A recent study published in the Education Policy Analysis Archives found that the Great Recession had – and continues to have – an unprecedented negative effect on state school finance systems. The study, authored by Bruce D. Baker, a Professor in the Graduate School of Education at Rutgers University, looks at school district data from 1933 to 2011 to determine the impact of “these dark ages of American public school finance” on overall equity in school funding. Predictably, the findings were bleak.
In framing the relevance and timeliness of this study, Baker summarizes the growing body of empirical research establishing that “substantive and sustained school finance reforms,” which provide for more adequate and equitable distribution of education funds amongst rich and poor school districts, positively impact the educational outcomes of students in high poverty, traditionally underperforming districts.
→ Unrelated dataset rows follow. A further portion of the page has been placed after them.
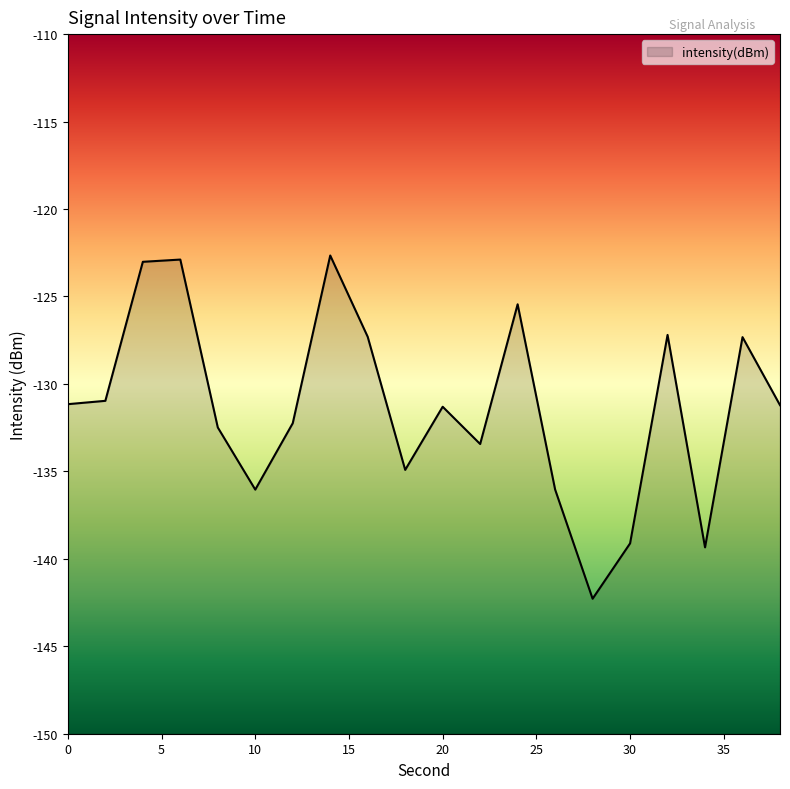

Where is the first local minimum?

10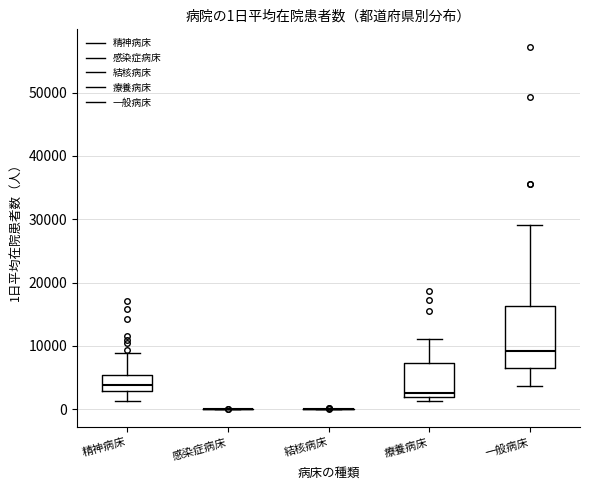

Which box is the tallest, from its lower edge to its upper edge?

一般病床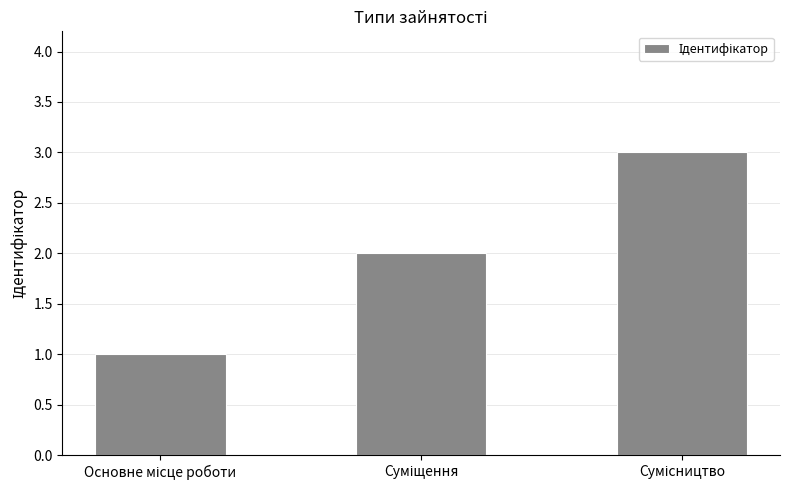

What is the sum of all values?

6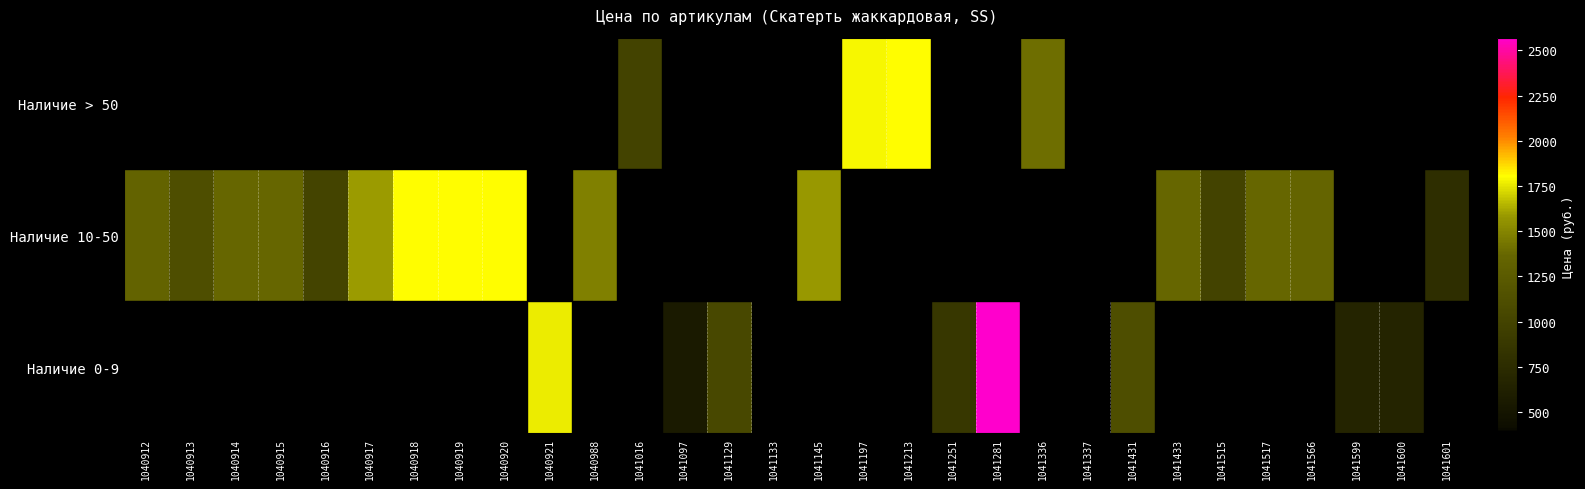

What is the total value across all series at 1041337?

383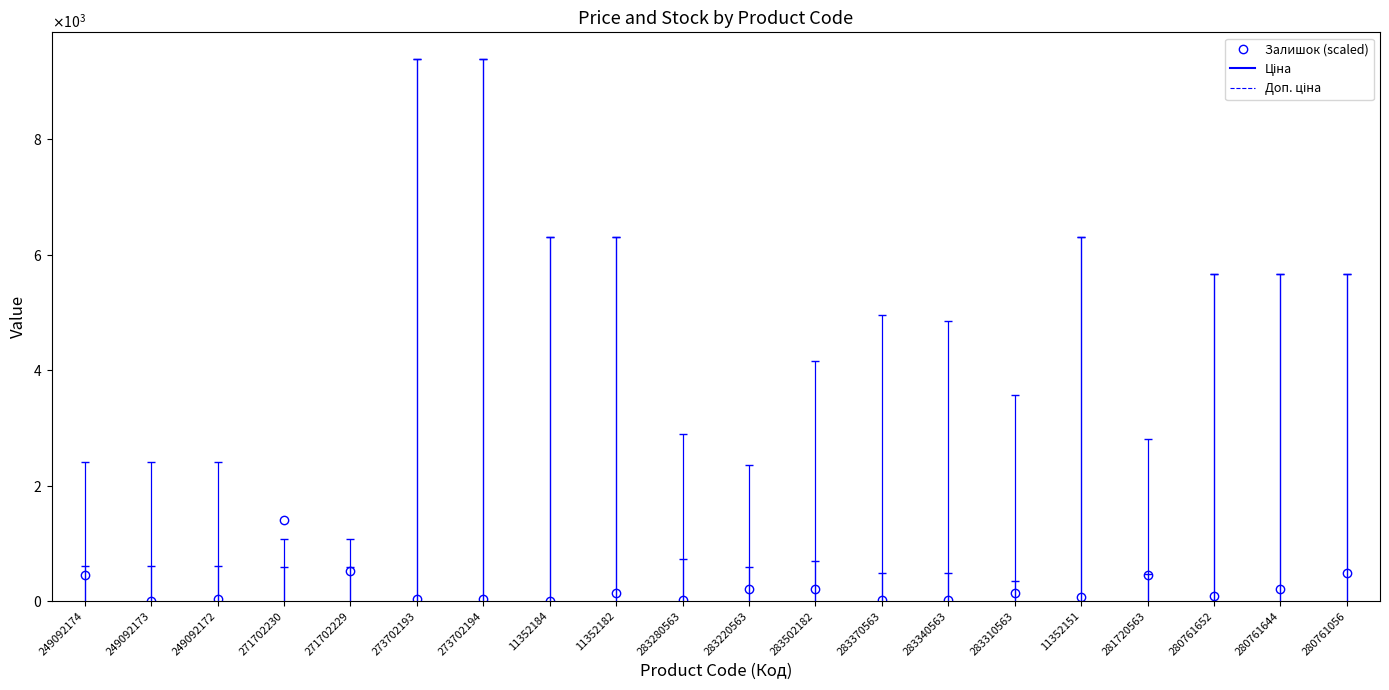

How many positive values are there?

18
One such study Baker cites found that successful school finance litigations had led to reductions in inequality “by raising spending in the poorest districts while leaving spending in the richest districts unchanged, thereby increasing aggregate spending on education.” Thus, in Baker’s view of equity (which derives, in part, from school finance litigations), “fairness” in the school funding context is understood as state finance systems that ensure equal educational opportunity and outcomes by accounting for the additional needs of students living in poor and underperforming districts.
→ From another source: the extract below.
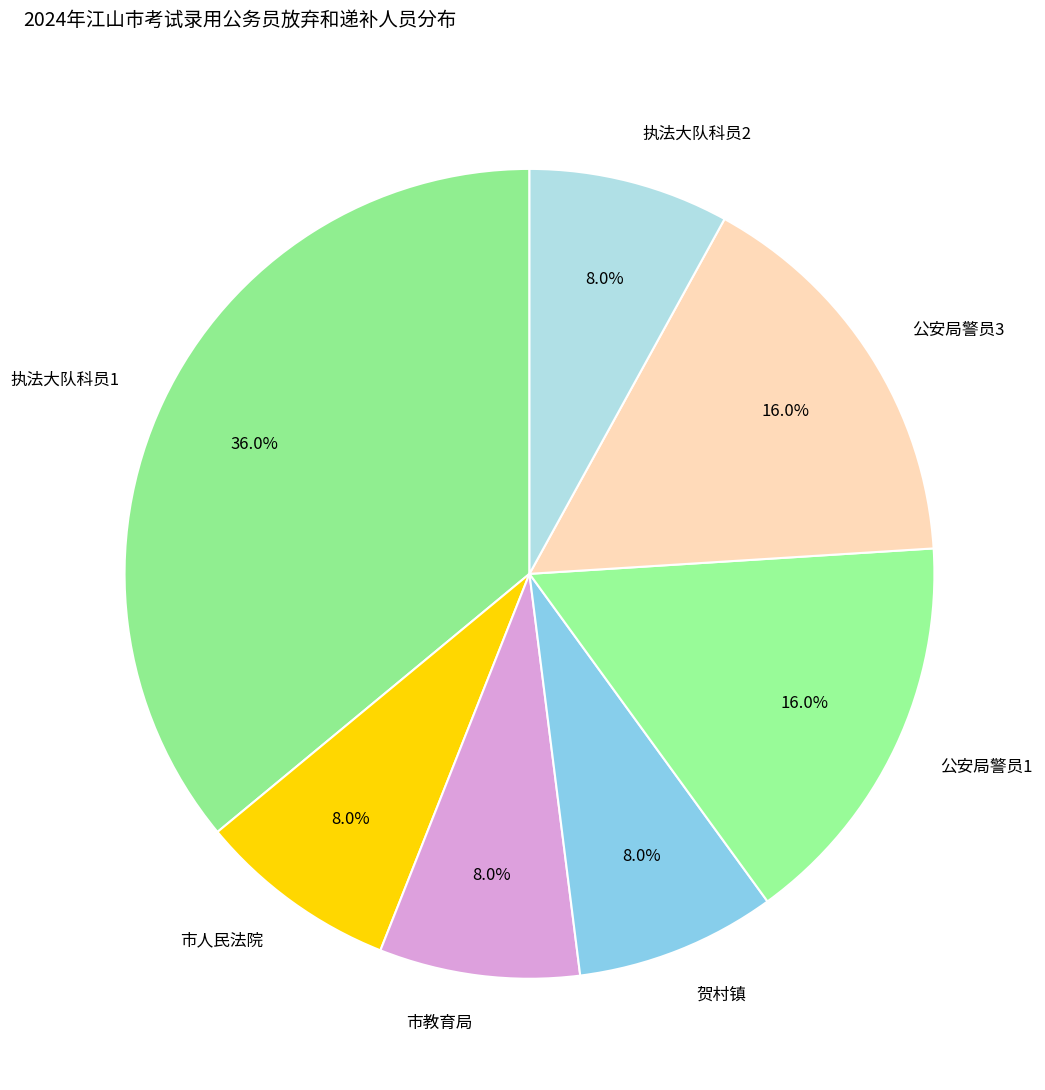

Which has a higher value, 公安局警员1 or 贺村镇?

公安局警员1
In the post-Great Recession era, Baker finds that fairness has been on the decline in a majority of states. Specifically, while only 11 states had decreases in funding fairness between 1993 and 2007, from the onset of the Great Recession in 2008 through 2011, over 30 states saw such a decrease. Baker attributes the assault on funding fairness largely to cuts in state aid and the declining ability of local school districts to offset these funding losses. In particular, while high wealth districts may have been able to offset some of the state funding costs themselves after 2008, high poverty districts were oftentimes not able to do the same. And while the federal government provided states with “fiscal stabilization” aid during the Great Recession, that aid was temporary and failed to address the ongoing state funding gaps.
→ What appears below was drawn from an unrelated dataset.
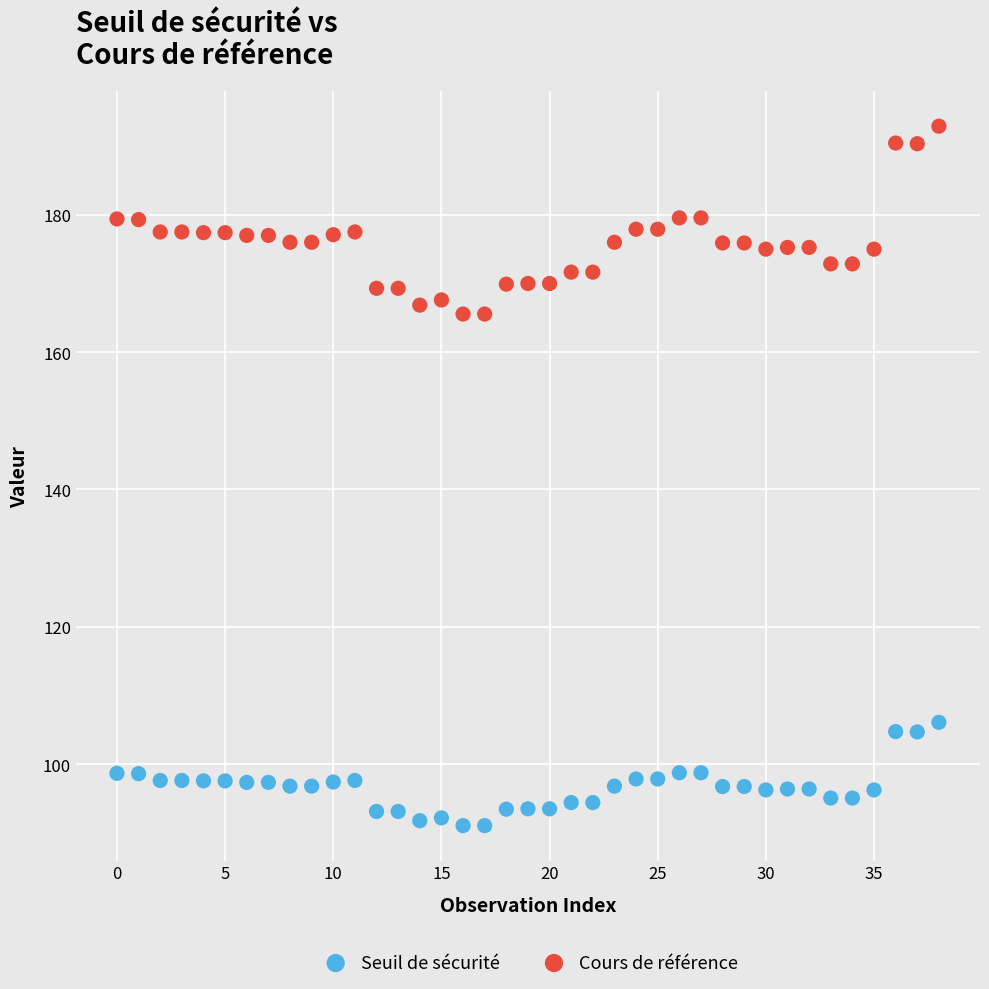

Which series reaches the minimum Y coordinate?

Seuil de sécurité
While Baker concedes that it is too soon to evaluate the long-term effects of the Great Recession and the attendant decreases in “fairness” on student outcomes, he does believe that the ensuing fiscal austerity rhetoric from state-level politicians may be here to stay. Thus, contends Baker, the funding cuts and whatever deleterious effects they may have on student achievement – particularly within in high poverty districts – may be permanent.